- _Problem to work on_
Pull every line from the records below that contains the string "values", copying each one without changes.

------------------------------------------------------------

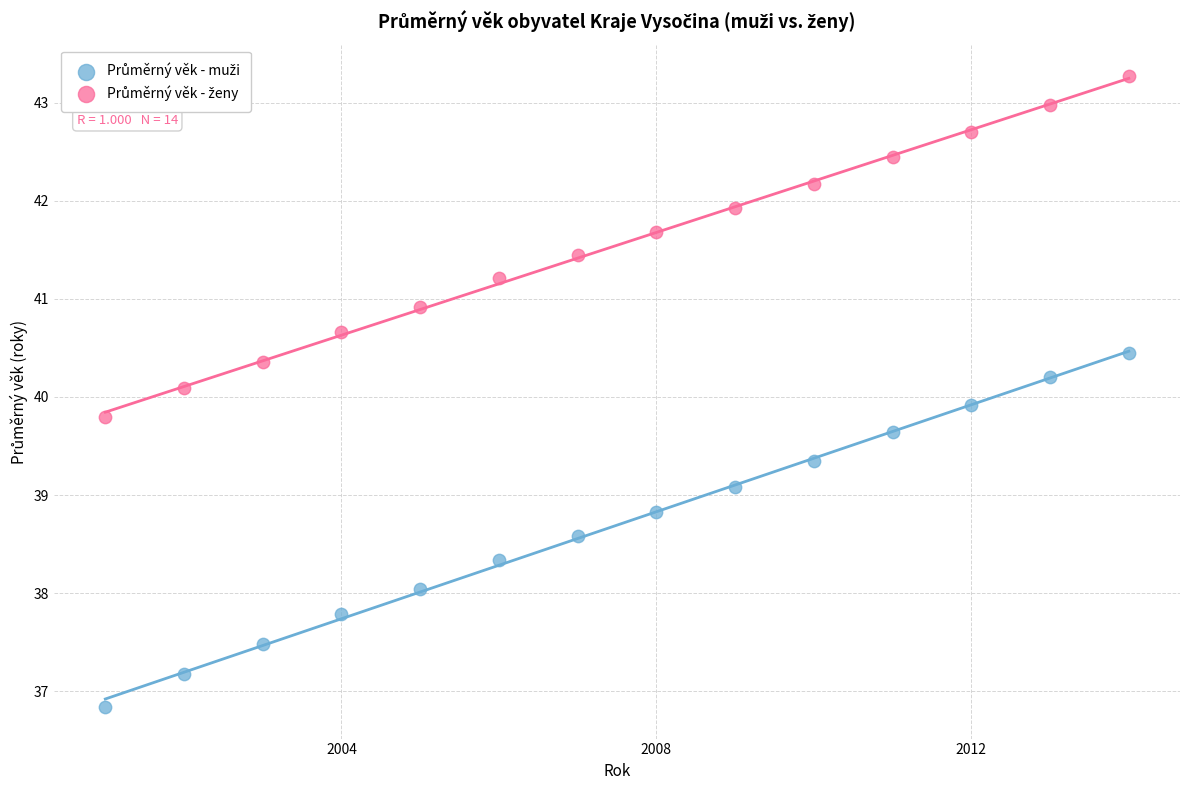

Across all data points, what is the range of Y values (max minus min)?

6.4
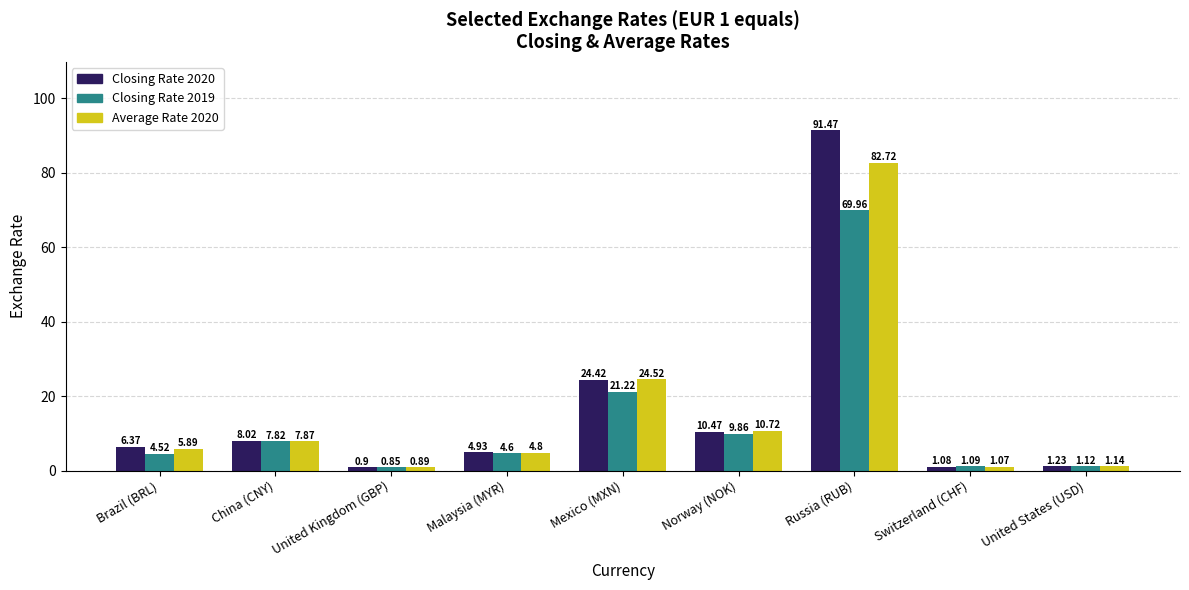

At which label does Closing Rate 2019 reach its minimum?

United Kingdom (GBP)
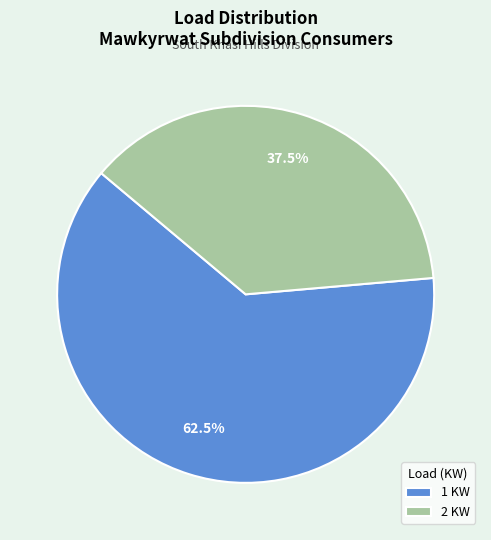

Is there a majority slice in this chart?

Yes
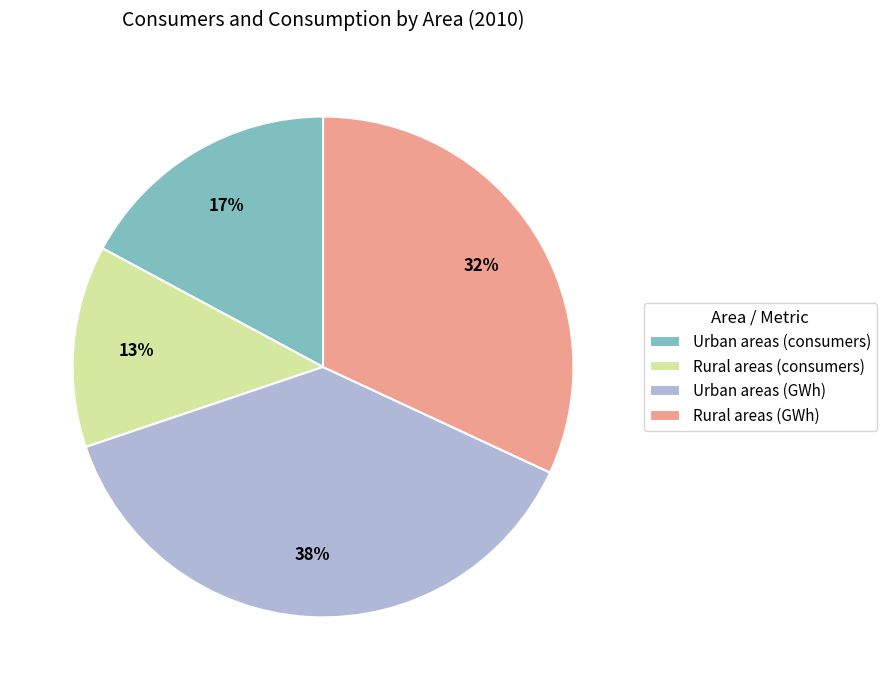

To the nearest percent, what portion does Rural areas (consumers) represent?

13%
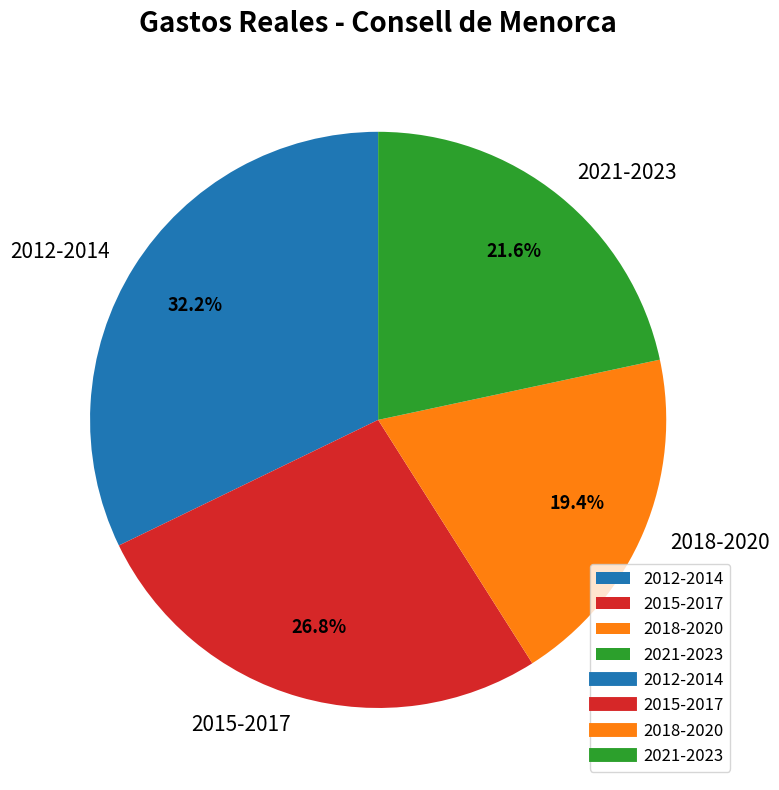

How many slices are in this pie chart?

4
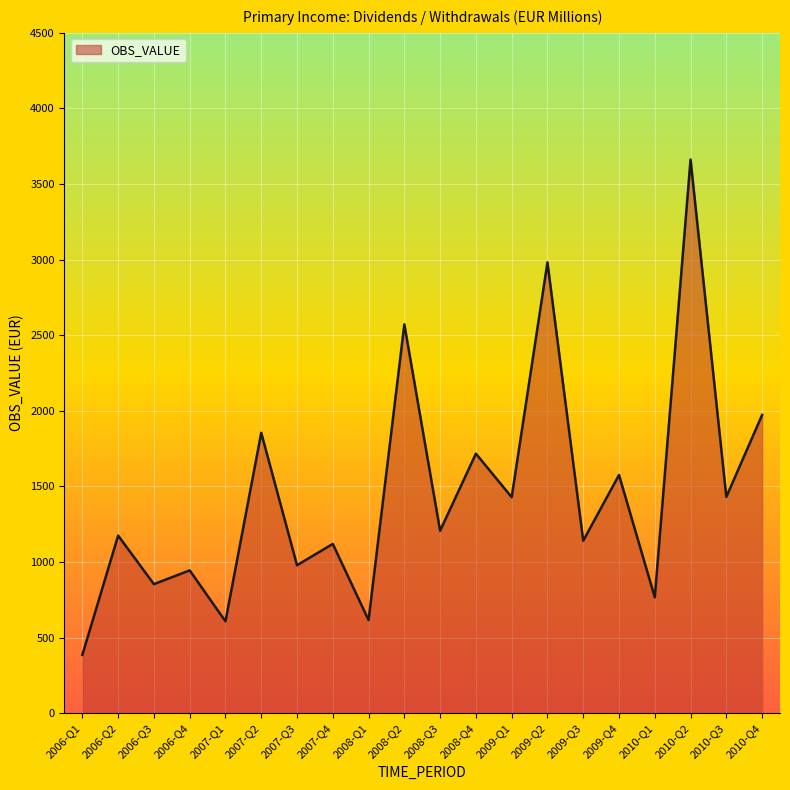

Approximately how many times larger is the value at 2010-Q4 compared to 2010-Q1?

2.6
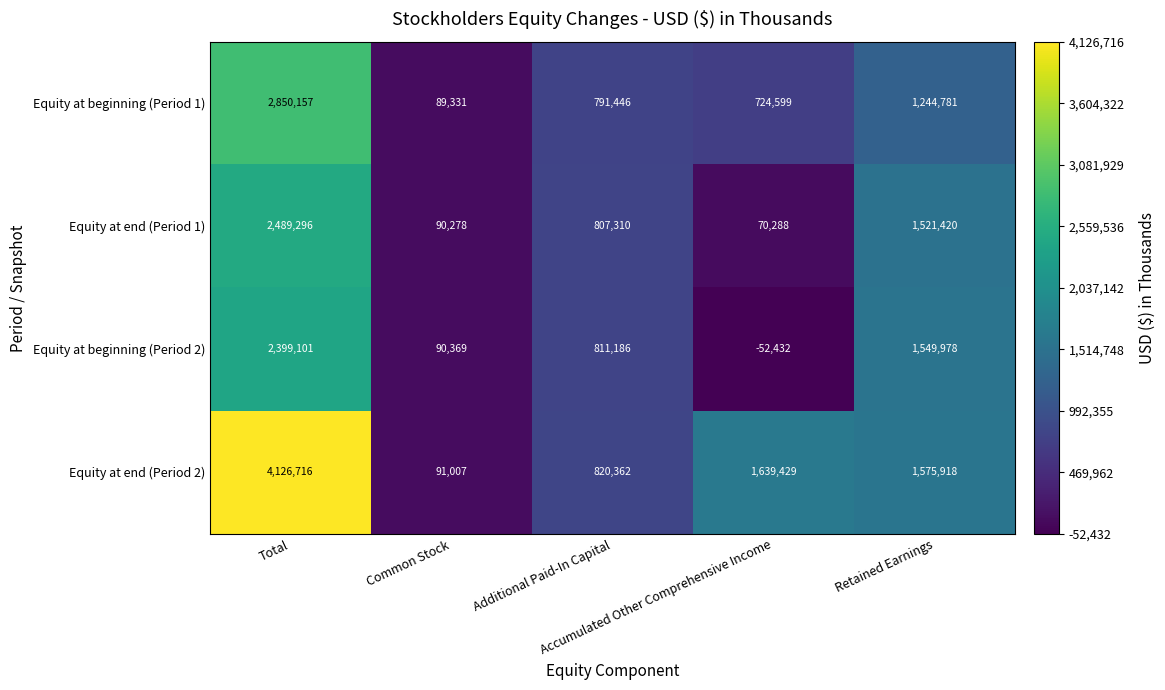

What is the difference between the second highest and minimum values in the Equity at beginning (Period 1) series?

1155450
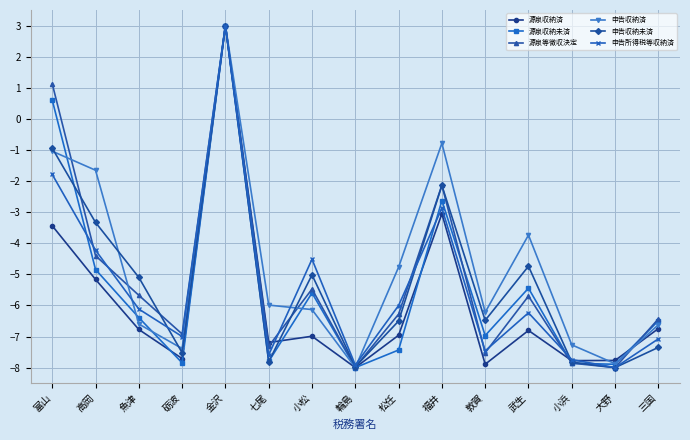

Which series has the largest total across all categories?

申告収納済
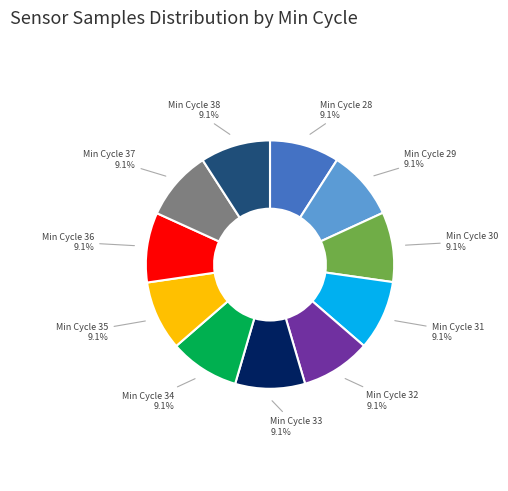

What is the ratio of the value at Min Cycle 37 to the value at Min Cycle 36?

1.0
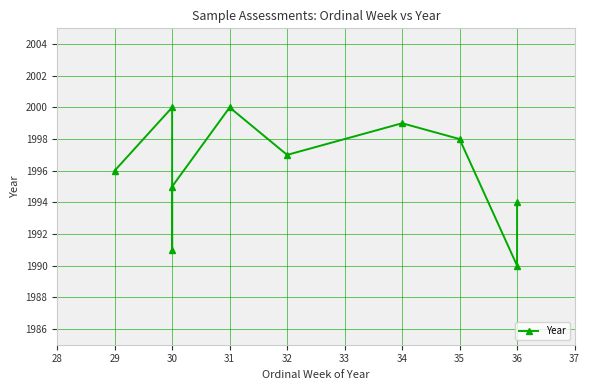

Count the number of values greater than 1997.

4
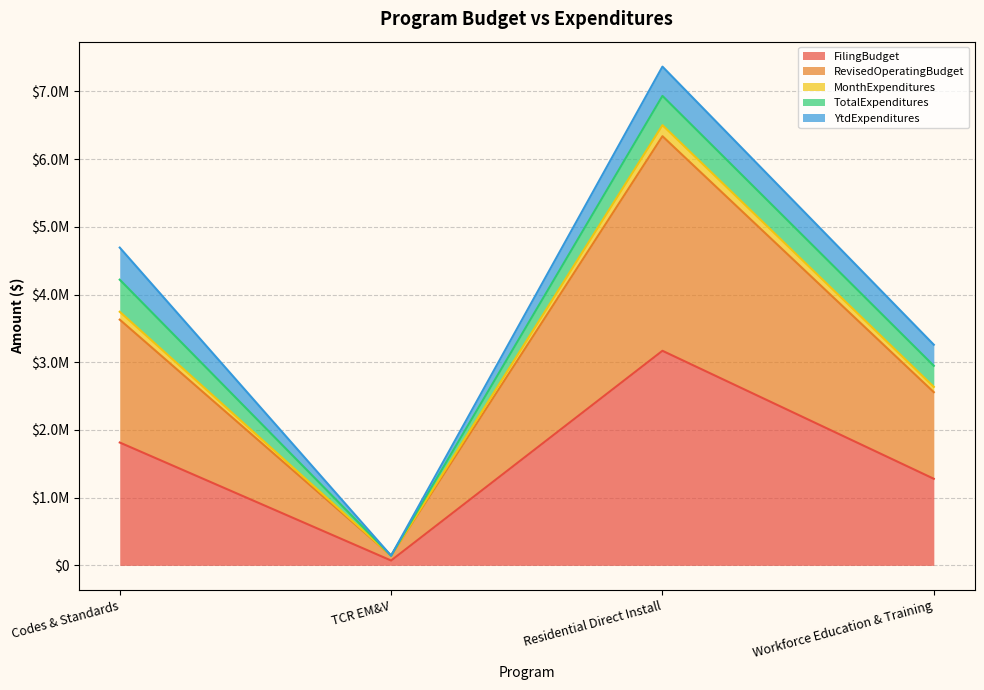

True or false: RevisedOperatingBudget has more than 1 points higher than both neighbors.

False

------------------------------------------------------------

- _Task solution_
Across all data points, what is the range of Y values (max minus min)?
What is the difference between the second highest and minimum values in the Equity at beginning (Period 1) series?
Count the number of values greater than 1997.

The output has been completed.